▶ _Data_:
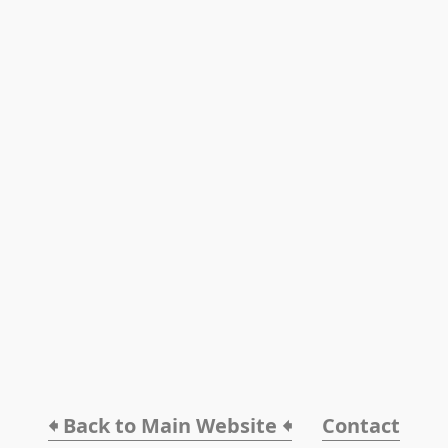
🠸 Back to Main Website 🠸
Contact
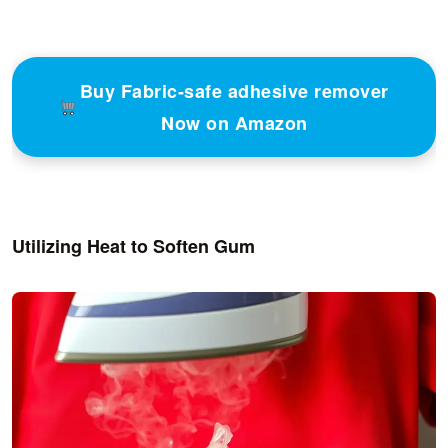
Buy Fabric-safe adhesive remover
Now on Amazon
Utilizing Heat to Soften Gum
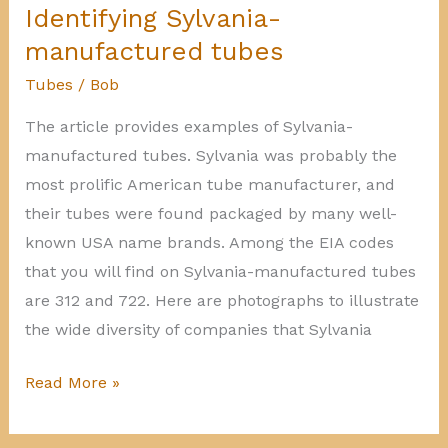
tubes
Identifying Sylvania-
manufactured tubes
Tubes
/
Bob
The article provides examples of Sylvania-
manufactured tubes. Sylvania was probably the
most prolific American tube manufacturer, and
their tubes were found packaged by many well-
known USA name brands. Among the EIA codes
that you will find on Sylvania-manufactured tubes
are 312 and 722. Here are photographs to illustrate
the wide diversity of companies that Sylvania
Identifying
Read More »
Sylvania-
manufactured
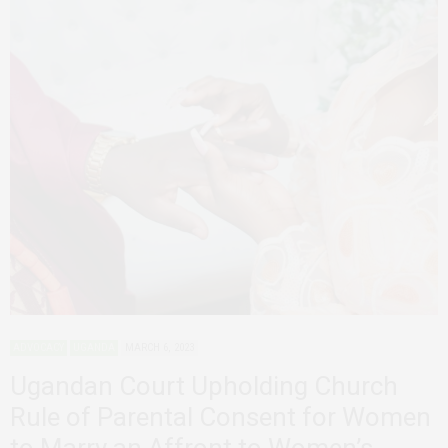
ADVOCACY
UGANDA
MARCH 6, 2023
Ugandan Court Upholding Church
Rule of Parental Consent for Women
to Marry an Affront to Women’s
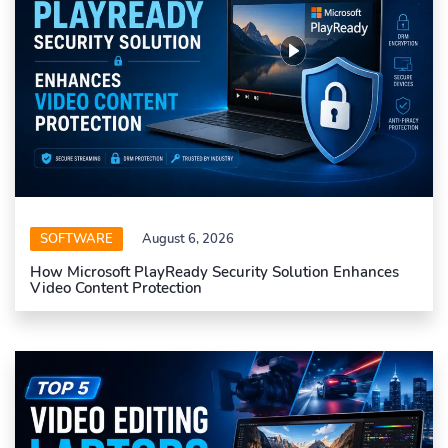
SOFTWARE
August 6, 2026
How Microsoft PlayReady Security Solution Enhances
Video Content Protection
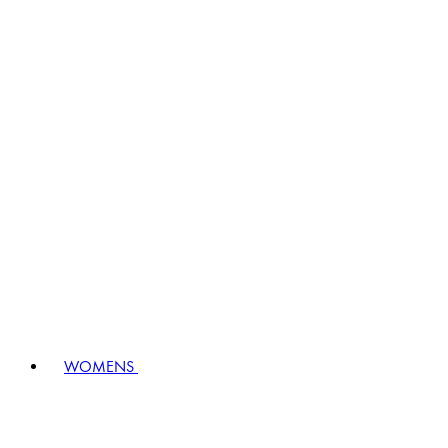
WOMENS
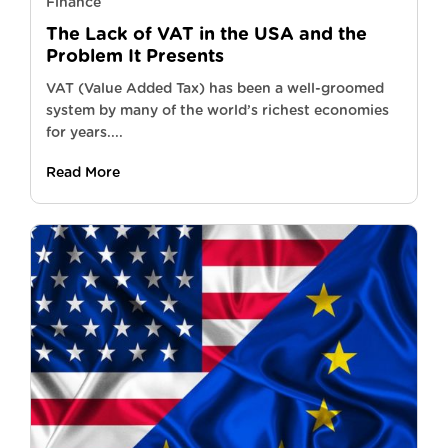
Finance
The Lack of VAT in the USA and the
Problem It Presents
VAT (Value Added Tax) has been a well-groomed
system by many of the world’s richest economies
for years....
Read More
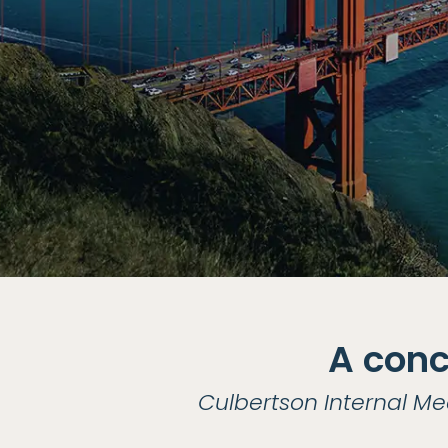
A conc
Culbertson Internal Me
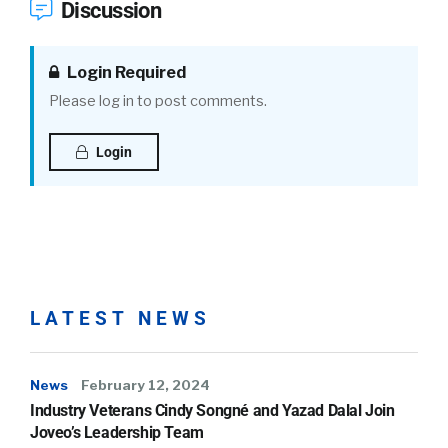
Discussion
Login Required
Please log in to post comments.
Login
LATEST NEWS
News
February 12, 2024
Industry Veterans Cindy Songné and Yazad Dalal Join
Joveo’s Leadership Team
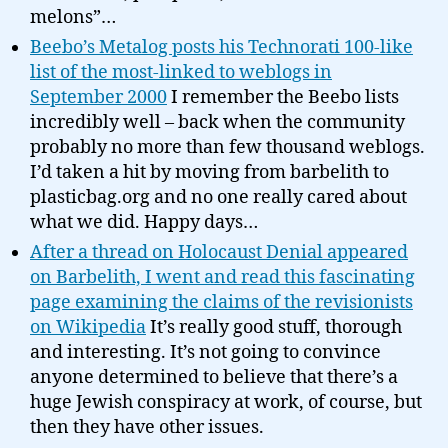
melons”…
Beebo’s Metalog posts his Technorati 100-like
list of the most-linked to weblogs in
September 2000
I remember the Beebo lists
incredibly well – back when the community
probably no more than few thousand weblogs.
I’d taken a hit by moving from barbelith to
plasticbag.org and no one really cared about
what we did. Happy days…
After a thread on Holocaust Denial appeared
on Barbelith, I went and read this fascinating
page examining the claims of the revisionists
on Wikipedia
It’s really good stuff, thorough
and interesting. It’s not going to convince
anyone determined to believe that there’s a
huge Jewish conspiracy at work, of course, but
then they have other issues.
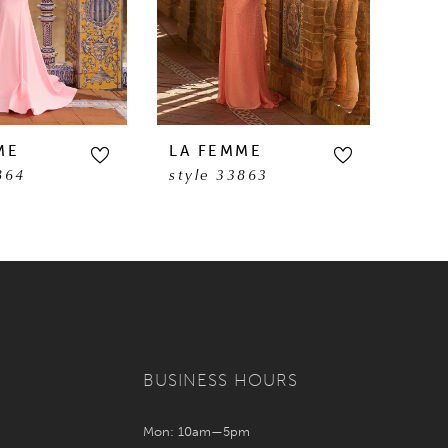
ME
LA FEMME
LA 
864
style 33863
sty
BUSINESS HOURS
Mon: 10am—5pm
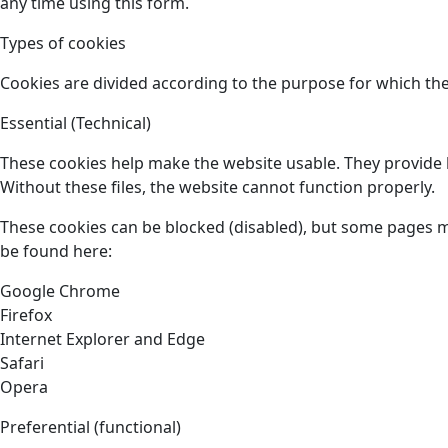
any time using this form.
Types of cookies
Cookies are divided according to the purpose for which the
Essential (Technical)
These cookies help make the website usable. They provide b
Without these files, the website cannot function properly.
These cookies can be blocked (disabled), but some pages 
be found here:
Google Chrome
Firefox
Internet Explorer and Edge
Safari
Opera
Preferential (functional)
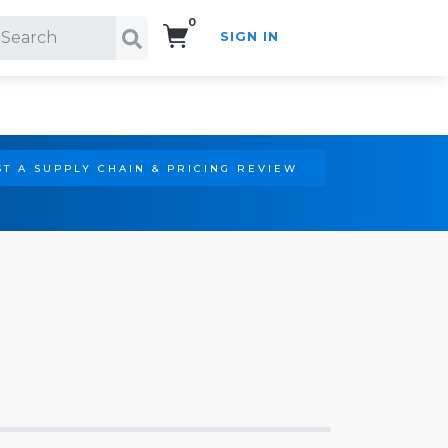
0
SIGN IN
Search!
T A SUPPLY CHAIN & PRICING REVIEW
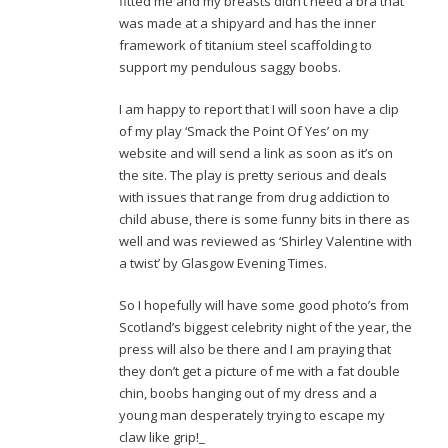
fitted me and my breasts didn’t need a bra that
was made at a shipyard and has the inner
framework of titanium steel scaffolding to
support my pendulous saggy boobs.
I am happy to report that I will soon have a clip
of my play ‘Smack the Point Of Yes’ on my
website and will send a link as soon as it’s on
the site. The play is pretty serious and deals
with issues that range from drug addiction to
child abuse, there is some funny bits in there as
well and was reviewed as ‘Shirley Valentine with
a twist’ by Glasgow Evening Times.
So I hopefully will have some good photo’s from
Scotland’s biggest celebrity night of the year, the
press will also be there and I am praying that
they don’t get a picture of me with a fat double
chin, boobs hanging out of my dress and a
young man desperately trying to escape my
claw like grip!_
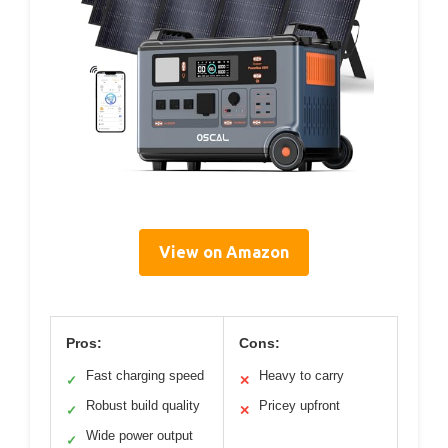
View on Amazon
Pros:
Cons:
Fast charging speed
Heavy to carry
✓
✕
Robust build quality
Pricey upfront
✓
✕
Wide power output
✓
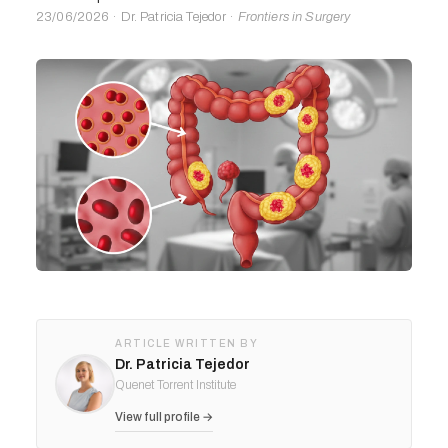
23/06/2026 · Dr. Patricia Tejedor ·
Frontiers in Surgery
ARTICLE WRITTEN BY
Dr. Patricia Tejedor
Quenet Torrent Institute
View full profile →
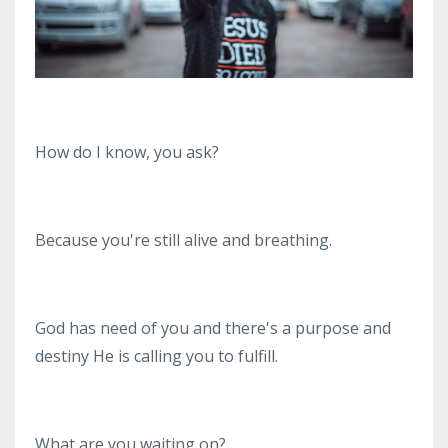
How do I know, you ask?
Because you're still alive and breathing.
God has need of you and there's a purpose and
destiny He is calling you to fulfill.
What are you waiting on?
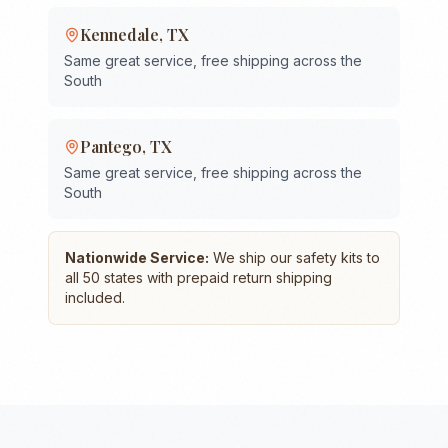
Kennedale
,
TX
Same great service, free shipping across the
South
Pantego
,
TX
Same great service, free shipping across the
South
Nationwide Service:
We ship our safety kits to
all 50 states with prepaid return shipping
included.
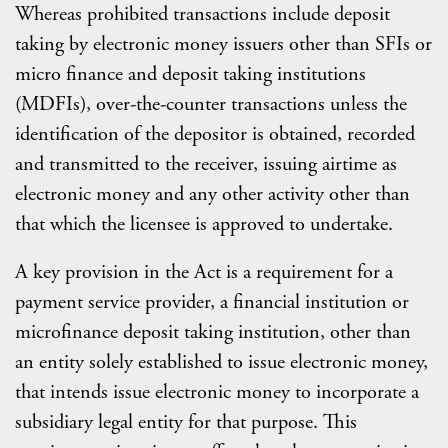
Whereas prohibited transactions include deposit
taking by electronic money issuers other than SFIs or
micro finance and deposit taking institutions
(MDFIs), over-the-counter transactions unless the
identification of the depositor is obtained, recorded
and transmitted to the receiver, issuing airtime as
electronic money and any other activity other than
that which the licensee is approved to undertake.
A key provision in the Act is a requirement for a
payment service provider, a financial institution or
microfinance deposit taking institution, other than
an entity solely established to issue electronic money,
that intends issue electronic money to incorporate a
subsidiary legal entity for that purpose. This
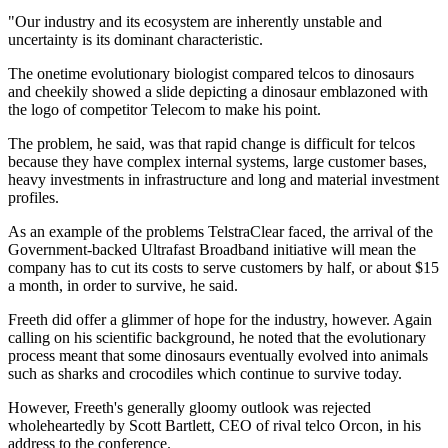
"Our industry and its ecosystem are inherently unstable and
uncertainty is its dominant characteristic.
The onetime evolutionary biologist compared telcos to dinosaurs
and cheekily showed a slide depicting a dinosaur emblazoned with
the logo of competitor Telecom to make his point.
The problem, he said, was that rapid change is difficult for telcos
because they have complex internal systems, large customer bases,
heavy investments in infrastructure and long and material investment
profiles.
As an example of the problems TelstraClear faced, the arrival of the
Government-backed Ultrafast Broadband initiative will mean the
company has to cut its costs to serve customers by half, or about $15
a month, in order to survive, he said.
Freeth did offer a glimmer of hope for the industry, however. Again
calling on his scientific background, he noted that the evolutionary
process meant that some dinosaurs eventually evolved into animals
such as sharks and crocodiles which continue to survive today.
However, Freeth's generally gloomy outlook was rejected
wholeheartedly by Scott Bartlett, CEO of rival telco Orcon, in his
address to the conference.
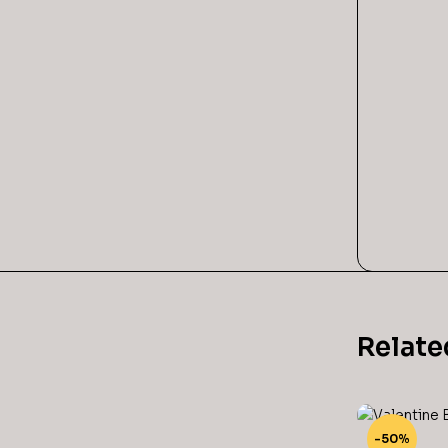
Relate
-50%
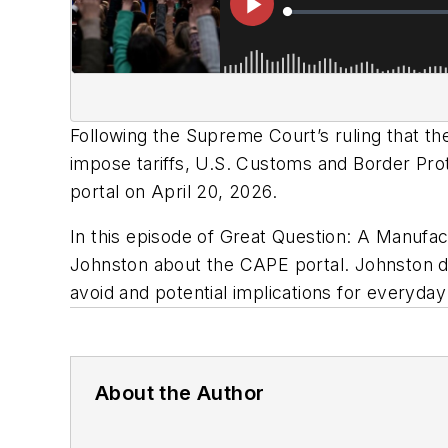
Following the Supreme Court’s ruling that t
impose tariffs, U.S. Customs and Border Pro
portal on April 20, 2026.
In this episode of Great Question: A Manufa
Johnston about the CAPE portal. Johnston 
avoid and potential implications for everyd
About the Author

▶ _Exercise brief_: Report the number of lines in the records that include the string "make", and write no other words.

▶ _Exercise output_: 2